It’s official, Sox are a done deal
We can all stop now. We can stop scoreboard watching, and doing math tricks, and harboring silly hope that there’s a big surge ahead that will thrust the Red Sox into the 2010 playoffs.
Better to cease with the torment now and accept the obvious. The Sox are not going to be in the hunt in October. The Boston baseball season is going to end Sunday, Oct. 3, at Fenway Park. When Game No. 162 is over, the Yankees will leave town and start their American League Division Series. The Sox will scatter to the four winds.
It’s not like they didn’t warn us. Remember Theo’s comments in December about the “bridge period’’? He said that’s not what he really meant, but it was a moment of truth. The reality is the Sox figured they were in for a soft season. They just didn’t think they were going to have 20 guys hit the disabled list.
It’s disappointing because postseason baseball has been an autumn staple here since 2003. The Sox have qualified for the tournament in six of the last seven seasons. They have spoiled us.
But the lost weekend in St. Petersburg crystallized what has been obvious to the rest of the baseball world since the injuries started piling up in July.
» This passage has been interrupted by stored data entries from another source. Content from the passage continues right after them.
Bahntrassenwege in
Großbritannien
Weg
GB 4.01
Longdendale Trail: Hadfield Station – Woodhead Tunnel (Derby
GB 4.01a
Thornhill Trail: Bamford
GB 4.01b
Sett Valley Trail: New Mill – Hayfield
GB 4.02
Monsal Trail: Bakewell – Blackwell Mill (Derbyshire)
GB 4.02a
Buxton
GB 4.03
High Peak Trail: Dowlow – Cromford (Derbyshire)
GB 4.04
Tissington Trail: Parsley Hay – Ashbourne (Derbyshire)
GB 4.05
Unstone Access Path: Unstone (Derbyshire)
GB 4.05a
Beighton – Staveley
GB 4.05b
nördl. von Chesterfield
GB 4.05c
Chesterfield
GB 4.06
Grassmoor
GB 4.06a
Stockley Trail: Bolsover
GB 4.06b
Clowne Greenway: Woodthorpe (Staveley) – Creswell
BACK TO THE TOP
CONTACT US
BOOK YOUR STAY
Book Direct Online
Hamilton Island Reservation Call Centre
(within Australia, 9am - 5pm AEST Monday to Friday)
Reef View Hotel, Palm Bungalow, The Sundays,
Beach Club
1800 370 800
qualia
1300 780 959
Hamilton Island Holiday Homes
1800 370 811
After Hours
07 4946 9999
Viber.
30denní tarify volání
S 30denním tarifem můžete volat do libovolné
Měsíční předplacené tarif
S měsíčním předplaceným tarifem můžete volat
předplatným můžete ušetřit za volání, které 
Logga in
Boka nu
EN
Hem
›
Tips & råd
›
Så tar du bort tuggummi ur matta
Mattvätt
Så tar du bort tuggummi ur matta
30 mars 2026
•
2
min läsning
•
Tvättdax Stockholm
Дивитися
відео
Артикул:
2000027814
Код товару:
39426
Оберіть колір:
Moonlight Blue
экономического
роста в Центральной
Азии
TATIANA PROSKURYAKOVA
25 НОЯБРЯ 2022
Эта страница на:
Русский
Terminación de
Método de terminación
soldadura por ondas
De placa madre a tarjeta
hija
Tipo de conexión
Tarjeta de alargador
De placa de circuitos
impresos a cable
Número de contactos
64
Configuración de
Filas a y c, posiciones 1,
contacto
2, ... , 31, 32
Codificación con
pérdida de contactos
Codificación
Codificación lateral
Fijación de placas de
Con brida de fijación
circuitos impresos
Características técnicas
The Yankees and Rays are on 99-win paces. They are in a great race and have no reason to let up. Boston’s quixotic quest to get into the race has been a figment of our imaginations. No where else in the country are people assessing Boston’s playoff chances. It’s Texas in the AL West, Minnesota or Chicago in the AL Central, and New York and Tampa slugging it out for AL East supremacy with the loser earning the wild card. This is what Johnny Damon was telling us last week when he said no to Boston. Damon was telling us the Sox are no different from the Tigers. Boston is just another non-playoff team this year.
Think the Sox can catch the Rays with a strong stretch run? Boston still has to go on a six-games-in-six-days West Coast trip. The Sox finish with 10 games against the Yankees and White Sox. During that stretch, the Rays will be playing the Mariners, Orioles, and Royals.
I mean, what could we have been thinking? Decimated by injuries, these Red Sox are 27-25 since July 1. In the last two weeks, they rank 21st in the majors in runs scored. Terry Francona has only two relievers he can trust. John Lackey can’t hold a lead. Josh Beckett has four wins, none against a team over .500. The Sox scored only eight runs in three games at Tropicana Field. Sunday night, in the biggest game of the year, Boston started Daniel Nava in left, Darnell McDonald in center, and the second baseman was a 22-year-old kid making his second big league start (Yamaico Navarro). Oh, and let’s not forget that because of injuries, Boston’s everyday first baseman is Mike Lowell — a guy hitting .234 who plans to retire at the end of the year and then no doubt will have his hip replaced.
Really now? These guys were going to make the playoffs?
Now that I’ve said this the Sox will probably sweep their Baltimore cousins at Camden Yards this week, but let’s not be fooled again.
My moment of clarity came Saturday night when J.D. Drew ran a quarter of a mile into foul territory to catch a ball he should have let drop. So typical. No Sox player has a better skill set than Drew and J.D. is a good guy who always tries to do the right thing — so it was somewhat perfect that the defining play of this sad season would be a sensational catch on a ball that should have been left alone.
Now it’s over and we can think about next year and beyond. Let’s see what Felix Doubront can do out of the bullpen. Is Ryan Kalish an everyday player in the bigs next season? Do the Sox want to renew David Ortiz and make big offers to Adrian Beltre and Victor Martinez? Trade Jacoby Ellsbury and Daisuke Matsuzaka? Make a play for Jayson Werth or Carl Crawford?
This is the stuff to think about now. The 2010 season is over. You can have some fun booing new White Sox designated hitter Manny Ramirez this weekend and it might be easy to score tickets for that big September weeknight series against the Orioles, but we can finally stop torturing ourselves about the summer of heat and hurt when the Red Sox never really had a chance.